Question

Three charges - q, Q and - q are placed at equal distances on a straight line. If the total potential energy of the system of three charges is zero, then the ratio Q: q is
(A) 1:2
(B) 2:1
(C) 1:1
(D) 1:4

Answer 1

In this question, we need to determine the ratio of the two charges Q and q such that - q, Q and - q are placed at equal distances on a straight line. For this, we will use a potential energy formula for the electrostatic system and put it equal to zero, and solve for Q:q.

Complete step by step answer:
The potential energy between the charged particles is given as,
$U = K\dfrac{{{Q_1}{Q_2}}}{d}$ where, $K = \dfrac{1}{{4\pi {\varepsilon _0}}}$.
The following figure depicts the pictorial representation of the placement of the charged particles.

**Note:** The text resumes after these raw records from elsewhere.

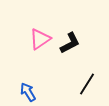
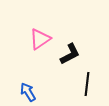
black L-shape: moved 11 px down
black line: rotated 25 degrees counterclockwise
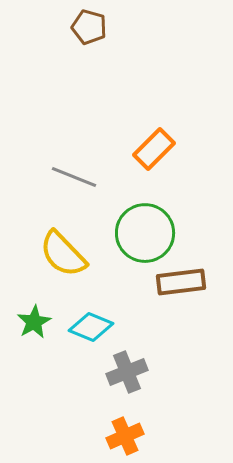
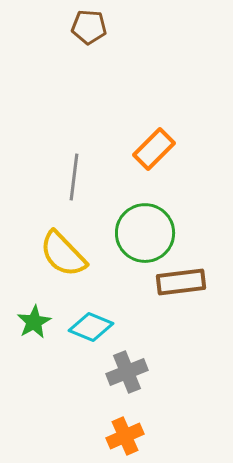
brown pentagon: rotated 12 degrees counterclockwise
gray line: rotated 75 degrees clockwise
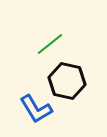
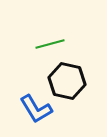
green line: rotated 24 degrees clockwise
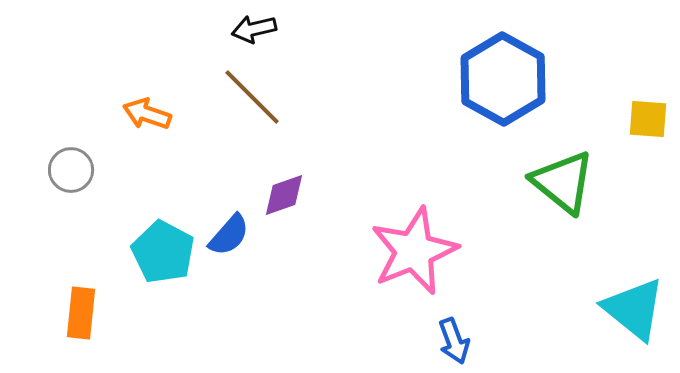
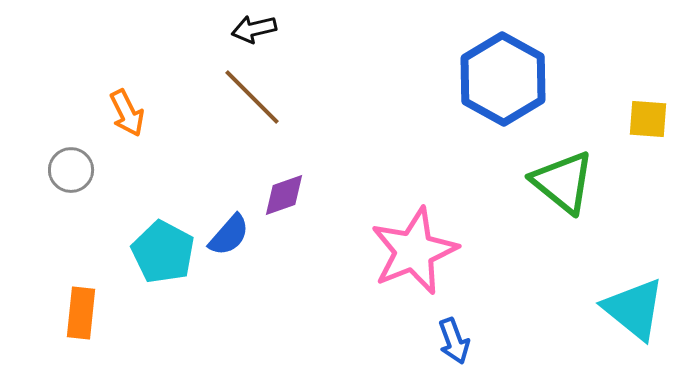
orange arrow: moved 20 px left, 1 px up; rotated 135 degrees counterclockwise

Net U= potential energy due to -q and Q + potential energy due to Q and - q + potential energy due to -q and -q
${U_{net}} = K\left( {\dfrac{{ - qQ}}{r}} \right) + K\left( {\dfrac{{ - qQ}}{r}} \right) + K\left( {\dfrac{{ - {q^2}}}{{2r}}} \right)$
According to the question, the net potential energy of the combination is zero. So,
${U_{net}} = 0 \\\ \Rightarrow K\left( {\dfrac{{ - qQ}}{r}} \right) + K\left( {\dfrac{{ - qQ}}{r}} \right) + K\left( {\dfrac{{ - {q^2}}}{{2r}}} \right) = 0 \\\ \Rightarrow\dfrac{{Kq}}{r}\left( { - Q - Q + \dfrac{q}{2}} \right) = 0 \\\ \Rightarrow - 2Q + \dfrac{q}{2} = 0 \\\ \Rightarrow - 2Q = - \dfrac{q}{2} \\\ \therefore\dfrac{Q}{q} = \dfrac{1}{4} \\\$
Hence, the ratio of the charge Q and q is 1:4.
Hence,option D is correct.

Note: Don’t forget to write the sign of the charge with its magnitude. The electric potential energy of a system of point charges is defined as the work required assembling the system of charges by bringing them close together, as in the system from an infinite distance.